Are You An Engaged Employee?

Being employed is a little bit like being in a relationship – it requires commitment from all parties for it to be an effective, lasting partnership. It is easy to put all the responsibility in the lap of your employer for your workplace engagement, but in reality there is a lot individuals can do improve their own engagement – and by doing so, you may just stand out from the crowd.

 

Let’s start with the really simple stuff.

  1. Attend the big meetings

If your Division Head/CEO has scheduled an all staff meeting, make the time to go. I hate to say it, but you aren’t that much busier than everyone else, your project isn’t that much more complex, you aren’t that special. If the CEO has made time, you can make time. It is easier to sit at your desk and tell everyone how busy you are then it is to take the hour or so out of your schedule and take an interest in the business as a whole.

 

  1. The big picture is important

That’s one reason why the big meetings are important, they should help you understand what your organisation is trying to achieve. If it isn’t really evident to you, ask your boss/line manager questions about organisational goals and aspirations. Find out how your work, or the work of your team, fits in.

 

 

Some harder things to do

  1. Bring your outside passions to work

Are you particularly environmentally conscious and concerned about the lack of green practices in your workplace – mention it, but be part of the solution. I’ve seen a group, with the support of their managers, set themselves up as the organisation’s ‘green team’. They set goals to reduce paper usage and improve recycling across the organisation. They sent tips to all employees and monitored our progress. The whole organisation got updates on how we had improved and the organisation got the benefit of having a whole bunch of greener employees in the long run.

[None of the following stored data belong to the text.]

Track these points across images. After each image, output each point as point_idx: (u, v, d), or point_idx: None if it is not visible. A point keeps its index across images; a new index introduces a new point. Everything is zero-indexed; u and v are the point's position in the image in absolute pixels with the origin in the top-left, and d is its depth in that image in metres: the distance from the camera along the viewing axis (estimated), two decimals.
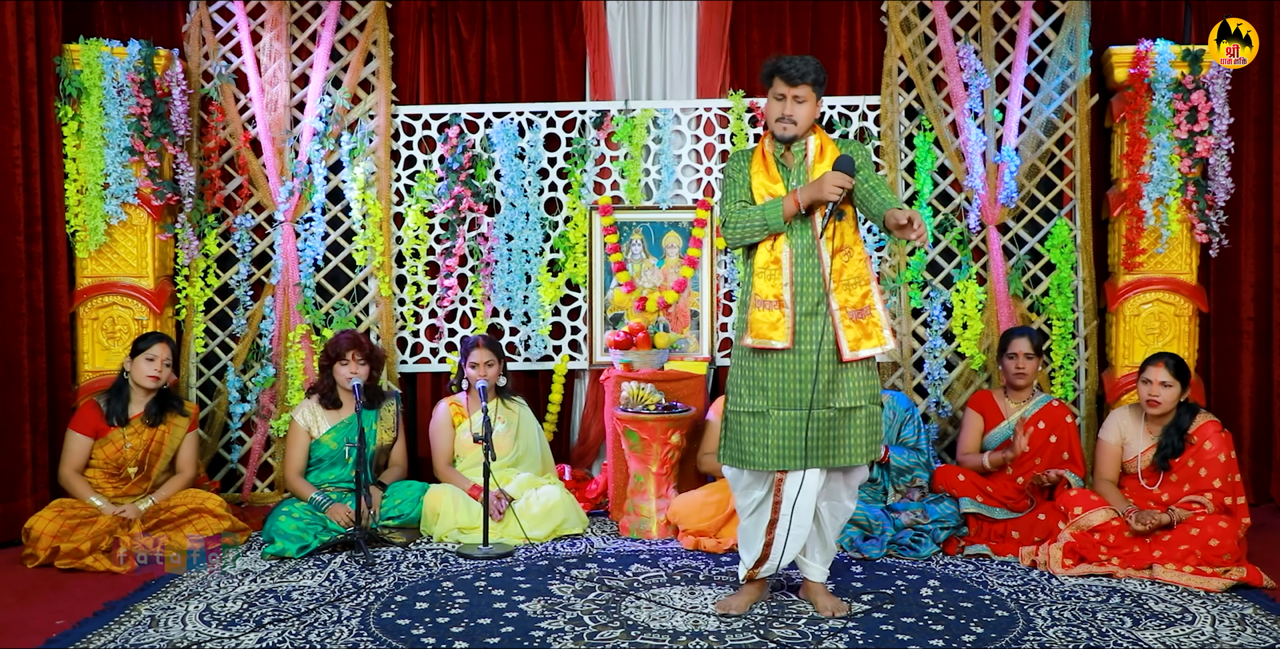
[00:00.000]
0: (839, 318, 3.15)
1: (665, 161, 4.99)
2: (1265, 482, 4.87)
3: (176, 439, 4.19)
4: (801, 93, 3.17)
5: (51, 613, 3.29)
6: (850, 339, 3.15)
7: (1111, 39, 4.87)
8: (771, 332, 3.16)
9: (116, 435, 4.09)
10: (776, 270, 3.17)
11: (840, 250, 3.17)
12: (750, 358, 3.23)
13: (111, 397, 4.13)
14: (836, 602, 3.30)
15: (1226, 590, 3.50)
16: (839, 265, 3.16)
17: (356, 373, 4.28)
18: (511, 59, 5.10)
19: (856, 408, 3.18)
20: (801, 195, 3.12)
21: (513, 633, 3.09)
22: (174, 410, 4.19)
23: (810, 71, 3.15)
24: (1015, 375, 4.25)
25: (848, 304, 3.16)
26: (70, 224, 4.63)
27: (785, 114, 3.18)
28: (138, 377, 4.11)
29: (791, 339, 3.16)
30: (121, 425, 4.09)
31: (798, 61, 3.16)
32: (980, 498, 4.06)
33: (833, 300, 3.16)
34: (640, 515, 4.29)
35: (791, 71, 3.15)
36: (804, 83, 3.15)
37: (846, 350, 3.15)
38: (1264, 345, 4.88)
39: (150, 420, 4.13)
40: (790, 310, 3.16)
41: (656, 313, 4.95)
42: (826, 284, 3.15)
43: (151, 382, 4.11)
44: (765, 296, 3.18)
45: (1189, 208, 4.67)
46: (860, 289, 3.17)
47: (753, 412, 3.20)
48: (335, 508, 4.10)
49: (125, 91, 4.62)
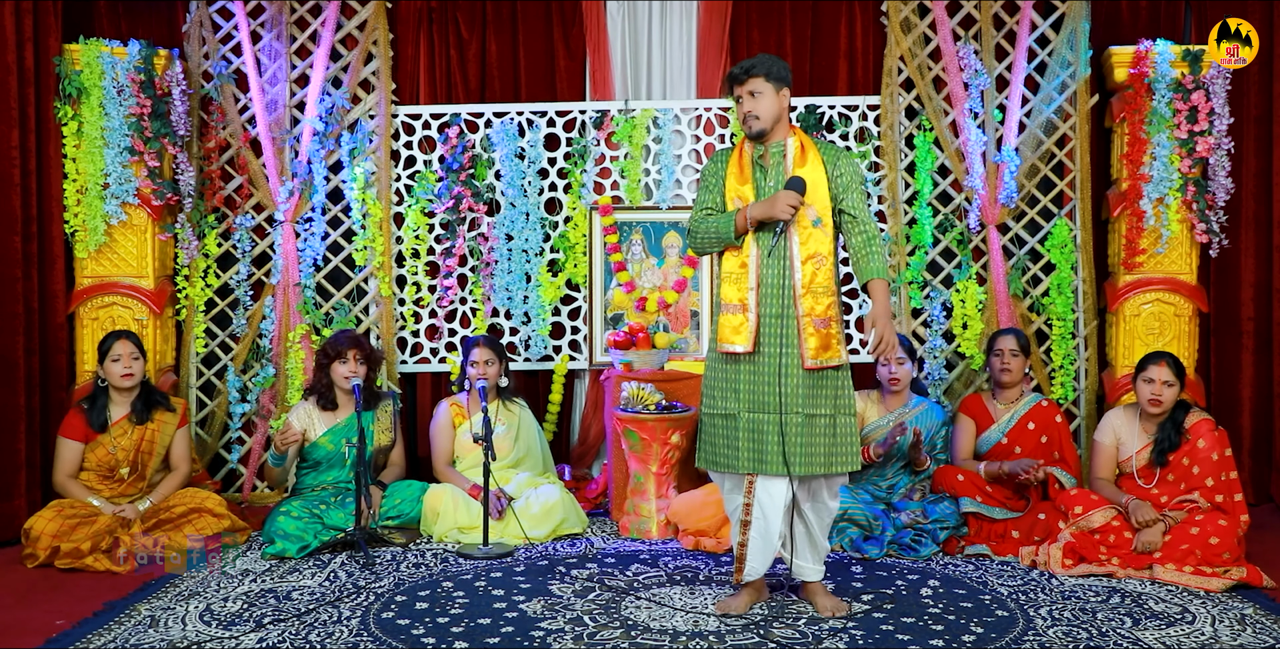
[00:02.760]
0: (804, 324, 3.15)
1: (665, 161, 4.99)
2: (1265, 482, 4.87)
3: (167, 436, 4.17)
4: (754, 86, 3.17)
5: (51, 613, 3.28)
6: (811, 348, 3.15)
7: (1111, 39, 4.87)
8: (734, 336, 3.17)
9: (105, 438, 4.07)
10: (743, 274, 3.18)
11: (813, 257, 3.17)
12: (722, 361, 3.24)
13: (89, 405, 4.09)
14: (836, 602, 3.30)
15: (1226, 590, 3.50)
16: (810, 271, 3.16)
17: (356, 372, 4.27)
18: (511, 59, 5.11)
19: (823, 415, 3.17)
20: (752, 212, 3.14)
21: (513, 633, 3.09)
22: (160, 407, 4.16)
23: (756, 64, 3.17)
24: (1001, 372, 4.25)
25: (813, 312, 3.15)
26: (70, 224, 4.63)
27: (745, 112, 3.19)
28: (112, 379, 4.07)
29: (754, 343, 3.16)
30: (104, 431, 4.06)
31: (743, 62, 3.21)
32: (980, 497, 4.06)
33: (800, 306, 3.15)
34: (640, 515, 4.29)
35: (736, 71, 3.20)
36: (752, 76, 3.17)
37: (808, 358, 3.15)
38: (1264, 345, 4.88)
39: (137, 419, 4.10)
40: (754, 314, 3.16)
41: (656, 313, 4.95)
42: (795, 290, 3.15)
43: (126, 380, 4.06)
44: (731, 301, 3.19)
45: (1189, 208, 4.68)
46: (826, 299, 3.17)
47: (725, 414, 3.21)
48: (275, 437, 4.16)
49: (125, 91, 4.62)
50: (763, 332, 3.17)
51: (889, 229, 4.93)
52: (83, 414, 4.07)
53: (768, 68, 3.18)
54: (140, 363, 4.11)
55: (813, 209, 3.17)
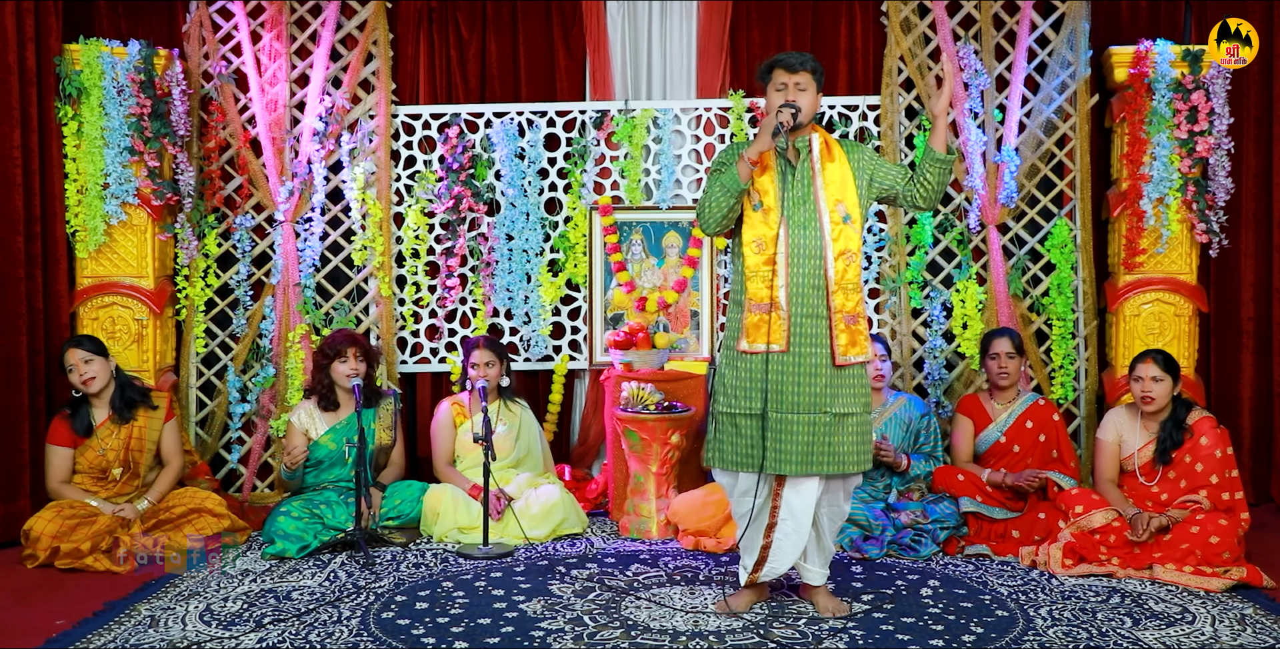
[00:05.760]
0: (835, 321, 3.15)
1: (665, 161, 4.99)
2: (1265, 482, 4.87)
3: (155, 431, 4.15)
4: (803, 80, 3.17)
5: (51, 613, 3.29)
6: (841, 345, 3.15)
7: (1111, 39, 4.87)
8: (766, 335, 3.14)
9: (93, 441, 4.06)
10: (770, 273, 3.15)
11: (844, 253, 3.17)
12: (746, 360, 3.19)
13: (72, 412, 4.08)
14: (837, 602, 3.30)
15: (1226, 590, 3.50)
16: (841, 268, 3.16)
17: (356, 370, 4.27)
18: (511, 59, 5.10)
19: (850, 414, 3.17)
20: (749, 151, 3.09)
21: (513, 633, 3.09)
22: (142, 405, 4.14)
23: (809, 60, 3.18)
24: (998, 375, 4.25)
25: (844, 308, 3.16)
26: (70, 224, 4.63)
27: (789, 100, 3.16)
28: (78, 387, 4.06)
29: (788, 342, 3.15)
30: (89, 436, 4.06)
31: (795, 54, 3.20)
32: (979, 497, 4.06)
33: (833, 302, 3.15)
34: (640, 515, 4.29)
35: (791, 60, 3.17)
36: (804, 70, 3.16)
37: (838, 355, 3.15)
38: (1264, 345, 4.88)
39: (120, 418, 4.08)
40: (786, 313, 3.15)
41: (656, 313, 4.95)
42: (829, 286, 3.15)
43: (89, 386, 4.03)
44: (760, 300, 3.15)
45: (1189, 208, 4.67)
46: (855, 296, 3.18)
47: (748, 414, 3.18)
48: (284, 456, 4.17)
49: (125, 91, 4.62)
50: (794, 330, 3.15)
51: (889, 229, 4.93)
52: (66, 420, 4.07)
53: (816, 67, 3.19)
54: (97, 364, 4.05)
55: (843, 205, 3.17)
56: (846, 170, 3.21)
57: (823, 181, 3.17)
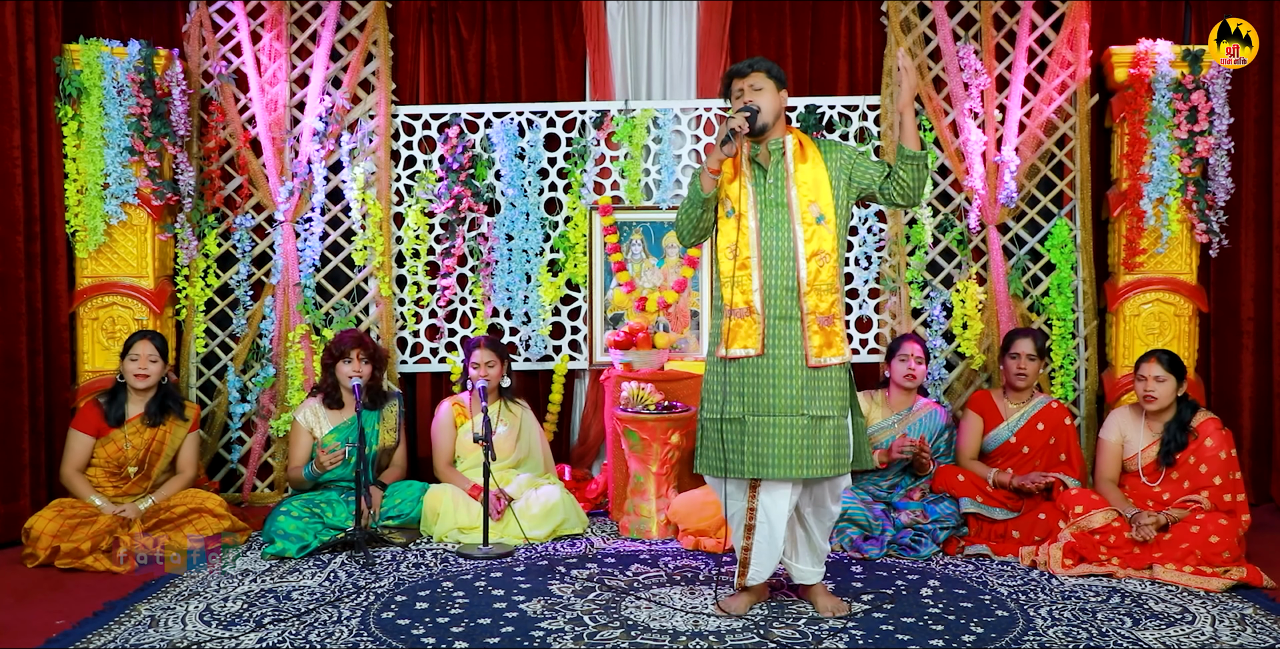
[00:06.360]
0: (808, 322, 3.15)
1: (665, 161, 4.99)
2: (1265, 482, 4.87)
3: (177, 439, 4.19)
4: (756, 80, 3.19)
5: (51, 613, 3.29)
6: (815, 346, 3.15)
7: (1111, 39, 4.87)
8: (745, 339, 3.16)
9: (118, 435, 4.09)
10: (745, 277, 3.16)
11: (817, 254, 3.16)
12: (726, 365, 3.20)
13: (108, 399, 4.13)
14: (837, 602, 3.30)
15: (1226, 590, 3.50)
16: (814, 269, 3.15)
17: (359, 371, 4.27)
18: (511, 59, 5.11)
19: (830, 418, 3.16)
20: (709, 160, 3.15)
21: (513, 633, 3.09)
22: (173, 413, 4.18)
23: (759, 61, 3.23)
24: (1016, 376, 4.24)
25: (817, 310, 3.15)
26: (70, 224, 4.63)
27: (746, 102, 3.19)
28: (127, 377, 4.11)
29: (762, 346, 3.15)
30: (119, 426, 4.09)
31: (745, 60, 3.27)
32: (980, 498, 4.06)
33: (805, 304, 3.15)
34: (640, 515, 4.29)
35: (740, 65, 3.24)
36: (755, 71, 3.20)
37: (811, 356, 3.14)
38: (1264, 345, 4.88)
39: (150, 421, 4.12)
40: (761, 316, 3.16)
41: (656, 313, 4.95)
42: (801, 288, 3.15)
43: (139, 380, 4.09)
44: (736, 304, 3.17)
45: (1189, 208, 4.68)
46: (830, 297, 3.17)
47: (728, 419, 3.18)
48: (321, 455, 4.14)
49: (125, 91, 4.62)
50: (769, 333, 3.16)
51: (889, 229, 4.93)
52: (99, 408, 4.10)
53: (769, 66, 3.22)
54: (158, 365, 4.13)
55: (816, 206, 3.17)
56: (821, 171, 3.21)
57: (795, 183, 3.18)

It doesn’t just need to be environmental nor something for during work hours – if you like the theatre, or movies, or yoga, or running, or brewing your own beer, or animals, or baking you will probably find there are other people you work with that would like to be a part of your passion, if you organise it.

 

  1. Be proactive

If your manager isn’t taking the lead in your engagement, you can. It is important to remain solution focussed. Asking to meet with your manager and telling them that you don’t feel engaged in the workplace isn’t the best start. Asking to meet with your manager and suggesting you’d like to take the lead on something like – a team lunch, Christmas party, someone’s farewell, setting up a social group, a staff survey, a new team meeting format, developing a new tool to improve reporting, creating a suite of templates to streamline routine work, and so on – demonstrates to your manager you are keen to be engaged in the workplace.

 

You know best what your workplace needs. Be realistic about what you can individually achieve, with your day-to-day work commitments and skills. But if you can find an hour or two each week to engage with your workplace, and not just your work, you most certainly will find your workplace a much more enjoyable place to be.